Aujourd’hui, le système de succession fonctionne par un premier abattement des droits de mutation à titre gratuit appliqué à la succession (article 779 du code général des impôts). Cet abattement varie en fonction du lien de parenté : 100 000 euros pour les héritiers en ligne directe, 15 932 euros pour les frères et sœurs, 7 967 euros pour les neveux et nièces, et 1 594 euros pour les héritiers non parents.


Au -delà de cet abattement, un taux d’imposition s’applique ensuite en fonction du lien de parenté et de la somme léguée (article 777 du même code). Ces taux atteignent, au maximum, 45 % pour les héritiers en ligne directe, pour les époux et les partenaires liés par un PACS, 55 % pour les frères et sœurs, et 60 % pour les héritiers non parents.


La France est, avec ses 45 % de taux d’imposition des successions en ligne directe, le pays avec le taux le plus élevé de l’Union européenne. À titre de comparaison, ce taux s’élève à seulement 30 % en Allemagne, 15 % au Danemark et même 4 % en Italie. Du reste, il s’agit du troisième taux le plus élevé du monde, en ligne directe, après celui du Japon (55 %) et de la Corée du sud (50 %).


Il est, en conséquence légitime de penser que la transmission d’un patrimoine, pour lequel des impôts ont déjà été acquittés, devrait être facilitée et faire l’objet d’un allègement de la fiscalité en vigueur.


J’ai donc cosigné la proposition de loi initiée par mon collègue Roger Karoutchi.


Le premier article de cette proposition de loi a pour objet de relever de 100 000 à 400 000 euros l’abattement en ligne directe des droits de mutation à titre gratuit, figurant à l’article 779 du code général des impôts.
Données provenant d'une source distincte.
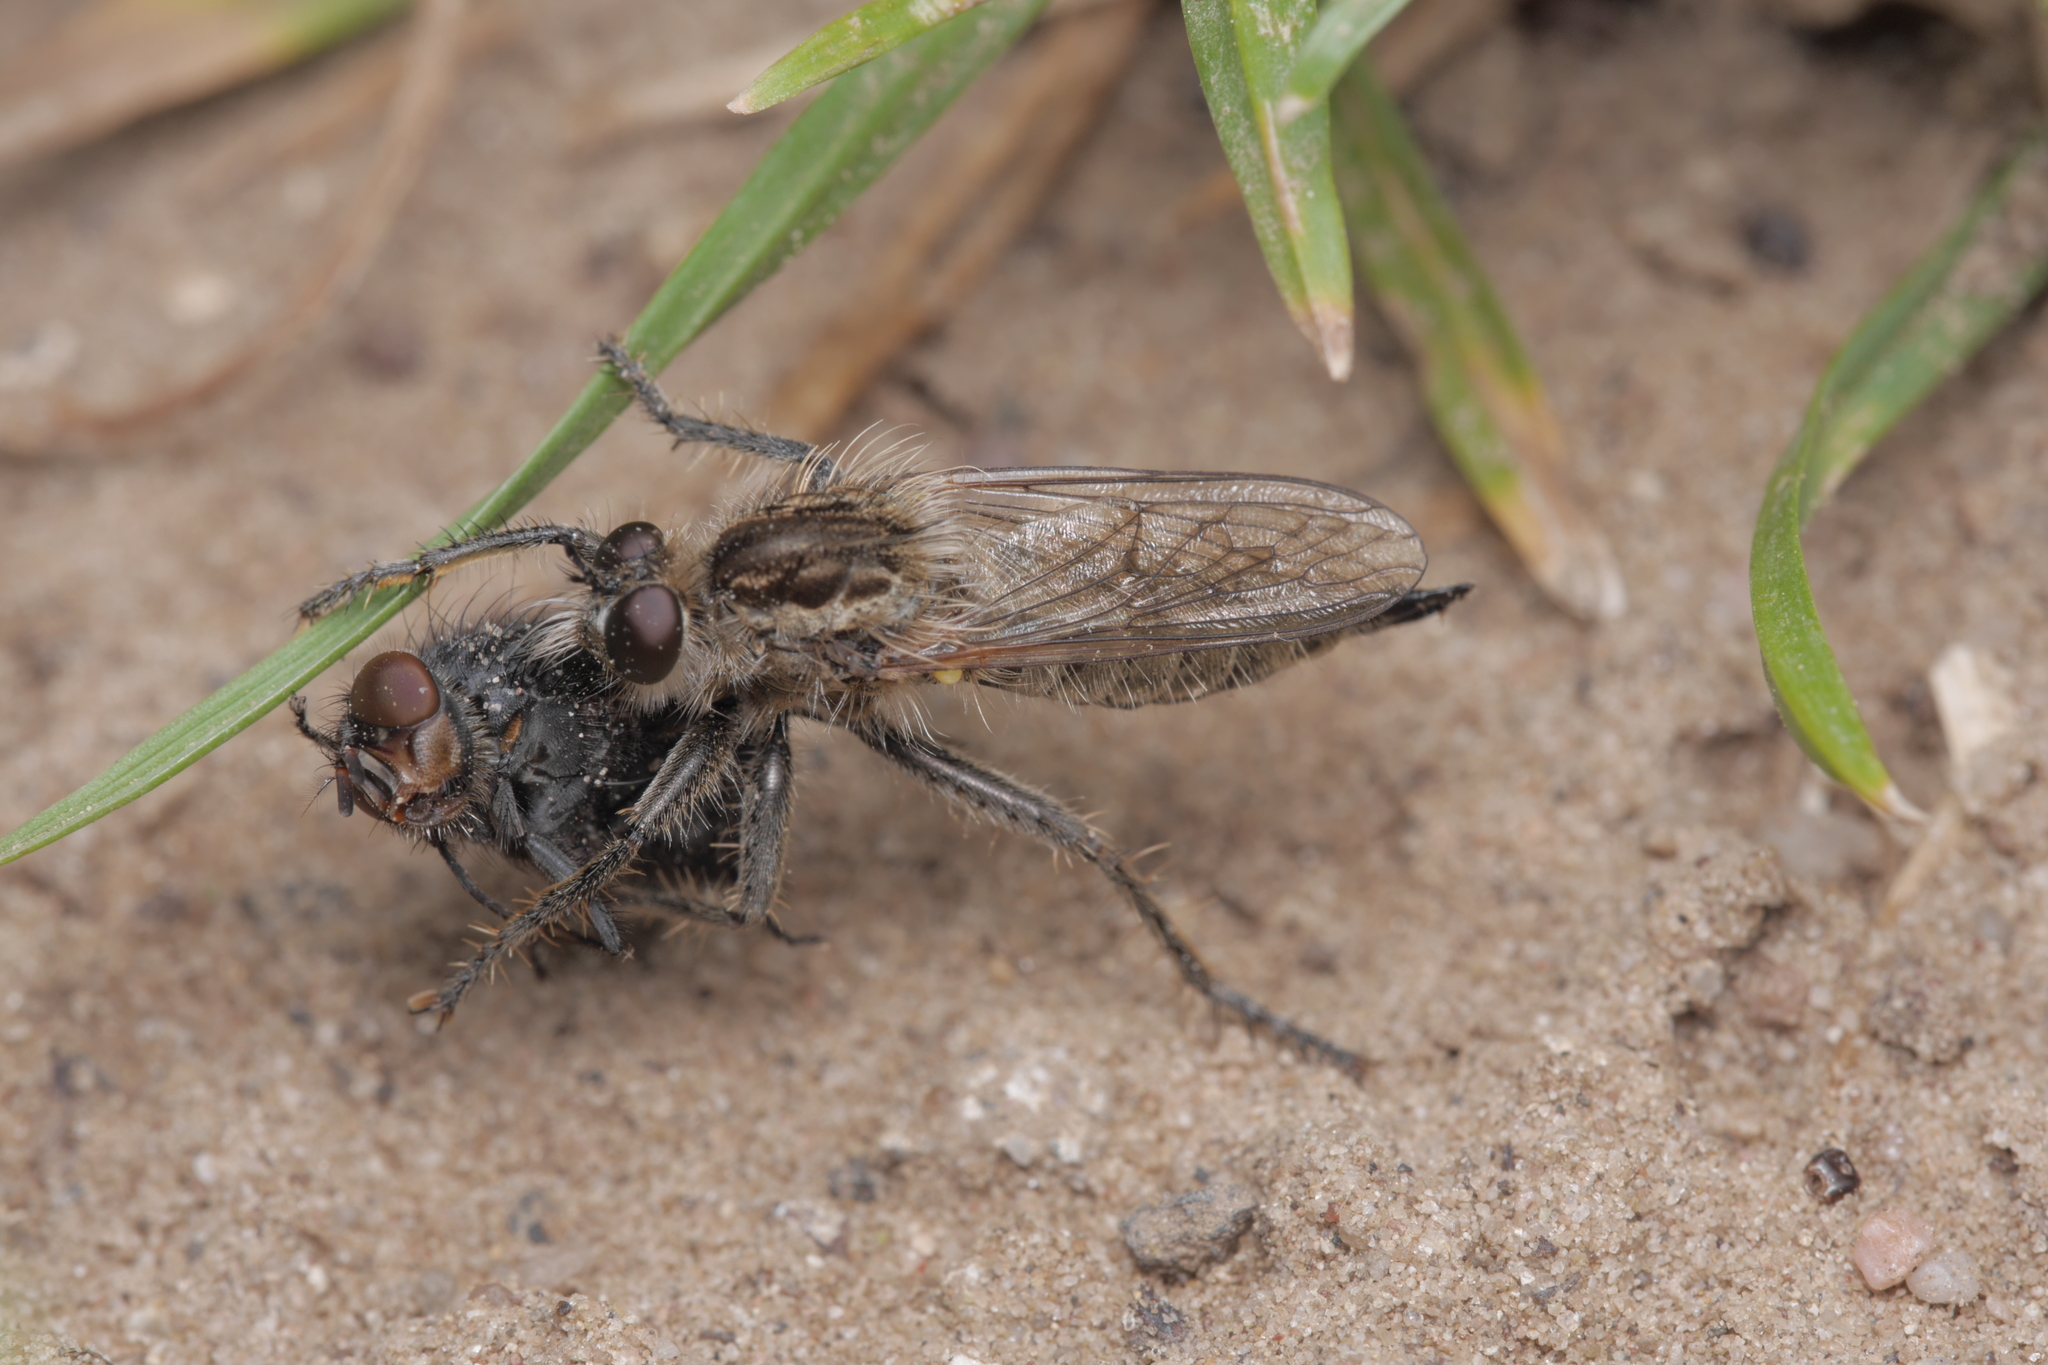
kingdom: Animalia
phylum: Arthropoda
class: Insecta
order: Diptera
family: Asilidae
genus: Dysmachus
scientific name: Dysmachus trigonus
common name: Fan-bristled robberfly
Aussi, les abattements pour les époux, partenaires, frères sœurs et non parents sont également augmentés.


Le deuxième article vise à modifier les taux applicables aux droits de mutation à titre gratuit, inscrits à l’article 777 du CGI, en prévoyant les taux de 20 % pour les tarifs des droits applicables en ligne directe, 25 % pour ceux en ligne collatérale et 30 % pour les non-parents.


Enfin, dans la mesure où cette proposition de loi entraîne une perte de recettes pour l’État, le troisième article consiste en un gage destiné à assurer sa recevabilité financière au titre de l’article 40 de la Constitution.